Written task: Update the lines from the first one up to and including the line with "Details: zwembroek met": replace "Terminai" with "Sąvokos" and keep everything else the same.

Task data:
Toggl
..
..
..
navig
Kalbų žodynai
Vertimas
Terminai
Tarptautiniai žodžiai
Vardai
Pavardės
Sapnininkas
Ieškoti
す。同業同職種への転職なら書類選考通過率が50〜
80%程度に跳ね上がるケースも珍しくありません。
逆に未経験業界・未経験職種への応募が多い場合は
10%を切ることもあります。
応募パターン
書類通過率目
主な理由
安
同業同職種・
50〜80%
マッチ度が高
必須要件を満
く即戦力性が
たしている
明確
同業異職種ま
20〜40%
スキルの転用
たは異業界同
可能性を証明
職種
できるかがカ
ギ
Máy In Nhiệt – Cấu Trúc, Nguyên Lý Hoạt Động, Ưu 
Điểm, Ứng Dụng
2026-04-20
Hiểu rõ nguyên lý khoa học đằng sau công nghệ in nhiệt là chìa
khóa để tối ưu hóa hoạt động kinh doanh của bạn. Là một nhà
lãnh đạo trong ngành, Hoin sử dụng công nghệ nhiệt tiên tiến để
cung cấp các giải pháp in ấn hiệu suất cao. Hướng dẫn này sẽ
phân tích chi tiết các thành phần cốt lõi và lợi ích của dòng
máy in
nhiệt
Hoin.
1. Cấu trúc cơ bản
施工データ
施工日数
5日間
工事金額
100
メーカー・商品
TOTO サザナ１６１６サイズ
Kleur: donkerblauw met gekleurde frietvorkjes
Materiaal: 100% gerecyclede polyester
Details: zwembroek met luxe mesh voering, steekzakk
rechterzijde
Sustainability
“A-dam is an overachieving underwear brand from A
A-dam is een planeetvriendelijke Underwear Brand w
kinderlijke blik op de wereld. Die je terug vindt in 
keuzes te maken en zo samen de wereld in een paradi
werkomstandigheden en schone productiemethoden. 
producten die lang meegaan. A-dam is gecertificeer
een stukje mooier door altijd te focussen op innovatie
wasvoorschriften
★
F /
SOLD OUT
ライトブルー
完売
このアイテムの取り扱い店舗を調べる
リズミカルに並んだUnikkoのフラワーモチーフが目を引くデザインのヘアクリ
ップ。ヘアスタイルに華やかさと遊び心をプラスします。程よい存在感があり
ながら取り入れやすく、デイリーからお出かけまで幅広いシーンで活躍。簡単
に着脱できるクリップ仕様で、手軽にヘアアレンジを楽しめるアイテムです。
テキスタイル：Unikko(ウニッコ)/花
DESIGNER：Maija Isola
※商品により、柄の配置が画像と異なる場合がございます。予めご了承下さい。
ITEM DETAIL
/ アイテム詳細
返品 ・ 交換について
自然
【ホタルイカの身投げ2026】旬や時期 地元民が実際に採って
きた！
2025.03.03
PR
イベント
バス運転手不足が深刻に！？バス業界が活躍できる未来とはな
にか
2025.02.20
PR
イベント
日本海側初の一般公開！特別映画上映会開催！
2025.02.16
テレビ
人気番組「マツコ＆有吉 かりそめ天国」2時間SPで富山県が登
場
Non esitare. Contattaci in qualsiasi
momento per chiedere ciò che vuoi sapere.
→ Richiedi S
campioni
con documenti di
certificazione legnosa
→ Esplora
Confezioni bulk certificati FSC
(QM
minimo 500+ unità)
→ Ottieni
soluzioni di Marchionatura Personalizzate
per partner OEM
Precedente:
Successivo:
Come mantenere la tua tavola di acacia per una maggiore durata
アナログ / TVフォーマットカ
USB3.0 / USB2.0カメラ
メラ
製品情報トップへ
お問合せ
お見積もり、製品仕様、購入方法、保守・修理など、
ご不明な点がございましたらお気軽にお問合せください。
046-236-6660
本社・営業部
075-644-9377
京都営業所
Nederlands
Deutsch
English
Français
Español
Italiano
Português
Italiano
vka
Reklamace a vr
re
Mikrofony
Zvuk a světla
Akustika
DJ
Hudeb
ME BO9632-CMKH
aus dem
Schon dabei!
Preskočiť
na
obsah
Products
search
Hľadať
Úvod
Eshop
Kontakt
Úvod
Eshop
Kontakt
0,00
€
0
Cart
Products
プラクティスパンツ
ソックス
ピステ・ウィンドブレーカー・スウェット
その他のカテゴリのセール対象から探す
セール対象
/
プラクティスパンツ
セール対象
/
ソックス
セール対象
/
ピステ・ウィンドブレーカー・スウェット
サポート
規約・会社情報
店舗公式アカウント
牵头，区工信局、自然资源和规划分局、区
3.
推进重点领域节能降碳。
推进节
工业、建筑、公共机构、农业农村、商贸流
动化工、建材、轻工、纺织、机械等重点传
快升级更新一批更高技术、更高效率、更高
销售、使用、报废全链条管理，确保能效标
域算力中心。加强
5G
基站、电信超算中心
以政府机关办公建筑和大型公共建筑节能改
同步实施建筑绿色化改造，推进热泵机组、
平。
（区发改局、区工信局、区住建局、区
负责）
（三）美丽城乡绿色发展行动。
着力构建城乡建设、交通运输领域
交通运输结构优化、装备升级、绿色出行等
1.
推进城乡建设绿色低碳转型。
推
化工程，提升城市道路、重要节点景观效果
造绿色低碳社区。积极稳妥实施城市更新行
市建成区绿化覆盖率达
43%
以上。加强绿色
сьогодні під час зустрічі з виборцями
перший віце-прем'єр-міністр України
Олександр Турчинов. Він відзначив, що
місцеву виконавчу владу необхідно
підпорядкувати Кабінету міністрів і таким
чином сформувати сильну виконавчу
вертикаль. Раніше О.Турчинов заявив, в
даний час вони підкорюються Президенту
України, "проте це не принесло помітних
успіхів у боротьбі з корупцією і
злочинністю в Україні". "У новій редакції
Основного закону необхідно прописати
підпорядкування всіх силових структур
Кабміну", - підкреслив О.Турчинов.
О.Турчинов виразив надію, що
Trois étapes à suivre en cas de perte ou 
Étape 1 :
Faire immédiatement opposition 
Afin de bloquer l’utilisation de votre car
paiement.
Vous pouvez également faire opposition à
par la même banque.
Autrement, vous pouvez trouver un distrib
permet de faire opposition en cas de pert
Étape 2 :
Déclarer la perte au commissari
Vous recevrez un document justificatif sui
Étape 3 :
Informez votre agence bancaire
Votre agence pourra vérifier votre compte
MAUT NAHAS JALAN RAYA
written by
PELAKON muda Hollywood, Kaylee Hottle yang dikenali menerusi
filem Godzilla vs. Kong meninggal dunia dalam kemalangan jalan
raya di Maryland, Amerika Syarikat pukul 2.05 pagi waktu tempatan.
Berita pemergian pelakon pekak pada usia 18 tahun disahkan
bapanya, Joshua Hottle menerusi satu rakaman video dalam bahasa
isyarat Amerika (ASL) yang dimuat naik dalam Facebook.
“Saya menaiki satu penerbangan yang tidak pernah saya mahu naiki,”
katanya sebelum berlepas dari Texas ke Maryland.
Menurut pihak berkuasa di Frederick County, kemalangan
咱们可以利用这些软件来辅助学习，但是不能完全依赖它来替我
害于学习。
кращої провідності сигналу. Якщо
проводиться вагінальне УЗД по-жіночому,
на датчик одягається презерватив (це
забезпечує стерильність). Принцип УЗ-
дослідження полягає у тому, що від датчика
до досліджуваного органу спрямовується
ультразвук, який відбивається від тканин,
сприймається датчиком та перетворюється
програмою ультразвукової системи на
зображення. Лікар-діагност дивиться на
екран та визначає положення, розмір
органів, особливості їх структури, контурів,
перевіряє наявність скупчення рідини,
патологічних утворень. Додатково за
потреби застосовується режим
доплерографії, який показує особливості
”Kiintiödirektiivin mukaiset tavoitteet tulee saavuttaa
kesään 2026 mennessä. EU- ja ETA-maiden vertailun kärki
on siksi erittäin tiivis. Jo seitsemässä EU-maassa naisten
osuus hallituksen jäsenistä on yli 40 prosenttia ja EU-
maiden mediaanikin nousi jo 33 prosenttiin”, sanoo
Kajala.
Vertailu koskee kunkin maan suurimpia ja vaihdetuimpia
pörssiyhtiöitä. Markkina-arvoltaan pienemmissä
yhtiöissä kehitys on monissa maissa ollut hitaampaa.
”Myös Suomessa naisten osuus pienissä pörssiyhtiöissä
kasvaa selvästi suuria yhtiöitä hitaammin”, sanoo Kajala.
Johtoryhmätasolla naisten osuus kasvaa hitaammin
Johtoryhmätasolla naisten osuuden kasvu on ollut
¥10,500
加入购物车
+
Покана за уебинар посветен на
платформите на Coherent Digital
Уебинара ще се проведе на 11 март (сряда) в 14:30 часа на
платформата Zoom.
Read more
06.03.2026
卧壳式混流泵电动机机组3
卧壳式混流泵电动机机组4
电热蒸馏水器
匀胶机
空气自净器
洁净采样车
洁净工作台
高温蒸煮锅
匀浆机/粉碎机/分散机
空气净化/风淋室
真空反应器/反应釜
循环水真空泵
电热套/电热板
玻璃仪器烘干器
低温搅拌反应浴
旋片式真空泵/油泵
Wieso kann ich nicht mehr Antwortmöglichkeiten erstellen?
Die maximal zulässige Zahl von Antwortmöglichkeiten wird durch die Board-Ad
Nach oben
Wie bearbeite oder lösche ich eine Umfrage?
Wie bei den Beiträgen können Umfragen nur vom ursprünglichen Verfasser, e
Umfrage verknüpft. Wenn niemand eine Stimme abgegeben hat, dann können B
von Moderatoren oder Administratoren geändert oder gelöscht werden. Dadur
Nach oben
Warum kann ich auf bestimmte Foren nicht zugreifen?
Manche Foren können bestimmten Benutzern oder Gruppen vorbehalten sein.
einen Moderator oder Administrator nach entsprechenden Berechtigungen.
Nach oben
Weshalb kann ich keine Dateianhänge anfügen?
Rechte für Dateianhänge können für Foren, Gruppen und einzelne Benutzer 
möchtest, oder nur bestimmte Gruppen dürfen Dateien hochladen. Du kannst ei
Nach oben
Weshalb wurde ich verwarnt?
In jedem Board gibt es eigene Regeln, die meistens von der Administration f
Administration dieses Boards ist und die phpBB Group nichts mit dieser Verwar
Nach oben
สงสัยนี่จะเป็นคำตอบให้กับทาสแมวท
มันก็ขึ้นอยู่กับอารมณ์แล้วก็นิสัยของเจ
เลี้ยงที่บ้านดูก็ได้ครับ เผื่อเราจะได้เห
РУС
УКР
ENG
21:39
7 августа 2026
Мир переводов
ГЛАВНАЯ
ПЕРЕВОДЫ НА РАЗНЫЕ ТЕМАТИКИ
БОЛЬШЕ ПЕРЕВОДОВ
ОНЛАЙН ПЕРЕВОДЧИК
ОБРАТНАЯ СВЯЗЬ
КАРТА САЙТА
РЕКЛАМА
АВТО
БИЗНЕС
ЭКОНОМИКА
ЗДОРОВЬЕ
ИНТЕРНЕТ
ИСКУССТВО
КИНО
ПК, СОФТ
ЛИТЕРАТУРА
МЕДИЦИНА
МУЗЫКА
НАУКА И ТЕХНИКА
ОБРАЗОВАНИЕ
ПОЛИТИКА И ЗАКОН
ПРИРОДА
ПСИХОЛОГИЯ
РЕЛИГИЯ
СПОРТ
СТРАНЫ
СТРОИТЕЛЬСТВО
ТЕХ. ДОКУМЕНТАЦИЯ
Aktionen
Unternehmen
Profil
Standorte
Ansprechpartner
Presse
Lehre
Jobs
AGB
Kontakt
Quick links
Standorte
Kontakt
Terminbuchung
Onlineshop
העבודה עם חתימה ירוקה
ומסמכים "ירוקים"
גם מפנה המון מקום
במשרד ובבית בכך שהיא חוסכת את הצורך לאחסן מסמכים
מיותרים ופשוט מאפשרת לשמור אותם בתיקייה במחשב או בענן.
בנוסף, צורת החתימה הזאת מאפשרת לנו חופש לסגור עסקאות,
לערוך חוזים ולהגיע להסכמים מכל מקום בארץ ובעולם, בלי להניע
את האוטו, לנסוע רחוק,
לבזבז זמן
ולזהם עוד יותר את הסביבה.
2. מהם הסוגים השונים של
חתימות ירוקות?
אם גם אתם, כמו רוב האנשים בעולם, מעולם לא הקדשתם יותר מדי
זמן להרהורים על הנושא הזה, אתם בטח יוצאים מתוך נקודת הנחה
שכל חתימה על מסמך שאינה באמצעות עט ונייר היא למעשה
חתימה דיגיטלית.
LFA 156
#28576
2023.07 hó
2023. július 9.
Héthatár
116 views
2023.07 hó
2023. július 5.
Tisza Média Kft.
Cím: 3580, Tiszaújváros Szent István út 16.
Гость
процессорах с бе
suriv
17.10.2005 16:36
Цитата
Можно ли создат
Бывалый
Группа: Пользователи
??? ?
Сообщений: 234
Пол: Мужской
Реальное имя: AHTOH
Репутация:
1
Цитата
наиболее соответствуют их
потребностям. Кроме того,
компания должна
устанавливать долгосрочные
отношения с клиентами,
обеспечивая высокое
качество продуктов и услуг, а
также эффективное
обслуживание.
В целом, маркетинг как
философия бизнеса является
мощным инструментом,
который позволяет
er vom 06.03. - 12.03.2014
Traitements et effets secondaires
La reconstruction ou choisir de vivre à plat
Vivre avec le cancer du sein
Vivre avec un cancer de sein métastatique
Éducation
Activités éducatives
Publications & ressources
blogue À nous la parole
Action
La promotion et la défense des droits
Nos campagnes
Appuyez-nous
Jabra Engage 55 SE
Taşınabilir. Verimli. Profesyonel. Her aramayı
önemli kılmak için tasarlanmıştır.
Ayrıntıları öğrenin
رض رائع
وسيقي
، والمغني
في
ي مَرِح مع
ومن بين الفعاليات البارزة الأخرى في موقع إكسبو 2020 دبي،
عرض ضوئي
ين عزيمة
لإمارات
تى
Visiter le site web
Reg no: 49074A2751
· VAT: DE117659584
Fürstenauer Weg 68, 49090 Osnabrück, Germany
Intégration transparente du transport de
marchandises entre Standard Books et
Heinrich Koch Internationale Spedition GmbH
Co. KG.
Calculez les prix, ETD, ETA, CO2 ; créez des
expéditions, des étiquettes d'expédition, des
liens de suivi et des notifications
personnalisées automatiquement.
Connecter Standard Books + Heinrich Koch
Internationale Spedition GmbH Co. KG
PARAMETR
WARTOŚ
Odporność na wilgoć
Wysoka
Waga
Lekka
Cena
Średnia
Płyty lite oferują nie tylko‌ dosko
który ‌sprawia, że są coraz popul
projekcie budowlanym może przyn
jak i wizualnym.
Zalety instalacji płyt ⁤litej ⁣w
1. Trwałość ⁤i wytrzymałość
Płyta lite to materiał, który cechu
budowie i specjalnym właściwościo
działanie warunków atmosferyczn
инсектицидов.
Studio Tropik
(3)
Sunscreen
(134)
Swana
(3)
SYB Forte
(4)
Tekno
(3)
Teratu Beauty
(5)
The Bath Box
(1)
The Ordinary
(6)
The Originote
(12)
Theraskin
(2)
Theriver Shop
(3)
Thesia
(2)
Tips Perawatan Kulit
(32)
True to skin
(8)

Exercise answer:
Toggl
..
..
..
navig
Kalbų žodynai
Vertimas
Sąvokos
Tarptautiniai žodžiai
Vardai
Pavardės
Sapnininkas
Ieškoti
す。同業同職種への転職なら書類選考通過率が50〜
80%程度に跳ね上がるケースも珍しくありません。
逆に未経験業界・未経験職種への応募が多い場合は
10%を切ることもあります。
応募パターン
書類通過率目
主な理由
安
同業同職種・
50〜80%
マッチ度が高
必須要件を満
く即戦力性が
たしている
明確
同業異職種ま
20〜40%
スキルの転用
たは異業界同
可能性を証明
職種
できるかがカ
ギ
Máy In Nhiệt – Cấu Trúc, Nguyên Lý Hoạt Động, Ưu 
Điểm, Ứng Dụng
2026-04-20
Hiểu rõ nguyên lý khoa học đằng sau công nghệ in nhiệt là chìa
khóa để tối ưu hóa hoạt động kinh doanh của bạn. Là một nhà
lãnh đạo trong ngành, Hoin sử dụng công nghệ nhiệt tiên tiến để
cung cấp các giải pháp in ấn hiệu suất cao. Hướng dẫn này sẽ
phân tích chi tiết các thành phần cốt lõi và lợi ích của dòng
máy in
nhiệt
Hoin.
1. Cấu trúc cơ bản
施工データ
施工日数
5日間
工事金額
100
メーカー・商品
TOTO サザナ１６１６サイズ
Kleur: donkerblauw met gekleurde frietvorkjes
Materiaal: 100% gerecyclede polyester
Details: zwembroek met luxe mesh voering, steekzakk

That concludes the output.